--- START ---

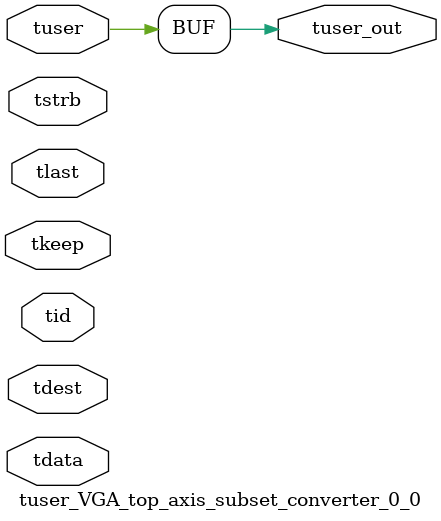
<source format=v>


`timescale 1ps/1ps

module tuser_VGA_top_axis_subset_converter_0_0 #
(
parameter C_S_AXIS_TUSER_WIDTH = 1,
parameter C_S_AXIS_TDATA_WIDTH = 32,
parameter C_S_AXIS_TID_WIDTH   = 0,
parameter C_S_AXIS_TDEST_WIDTH = 0,
parameter C_M_AXIS_TUSER_WIDTH = 1
)
(
input  [(C_S_AXIS_TUSER_WIDTH == 0 ? 1 : C_S_AXIS_TUSER_WIDTH)-1:0     ] tuser,
input  [(C_S_AXIS_TDATA_WIDTH == 0 ? 1 : C_S_AXIS_TDATA_WIDTH)-1:0     ] tdata,
input  [(C_S_AXIS_TID_WIDTH   == 0 ? 1 : C_S_AXIS_TID_WIDTH)-1:0       ] tid,
input  [(C_S_AXIS_TDEST_WIDTH == 0 ? 1 : C_S_AXIS_TDEST_WIDTH)-1:0     ] tdest,
input  [(C_S_AXIS_TDATA_WIDTH/8)-1:0 ] tkeep,
input  [(C_S_AXIS_TDATA_WIDTH/8)-1:0 ] tstrb,
input                                                                    tlast,
output [C_M_AXIS_TUSER_WIDTH-1:0] tuser_out
);

assign tuser_out = {tuser[0:0]};

endmodule


</source>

--- END ---

WHAT THE TASK REQUIRES = Lines that contain "parameter" should be pulled from the entries above and reported.

RESULT OF THIS EXERCISE =
parameter C_S_AXIS_TUSER_WIDTH = 1,
parameter C_S_AXIS_TDATA_WIDTH = 32,
parameter C_S_AXIS_TID_WIDTH   = 0,
parameter C_S_AXIS_TDEST_WIDTH = 0,
parameter C_M_AXIS_TUSER_WIDTH = 1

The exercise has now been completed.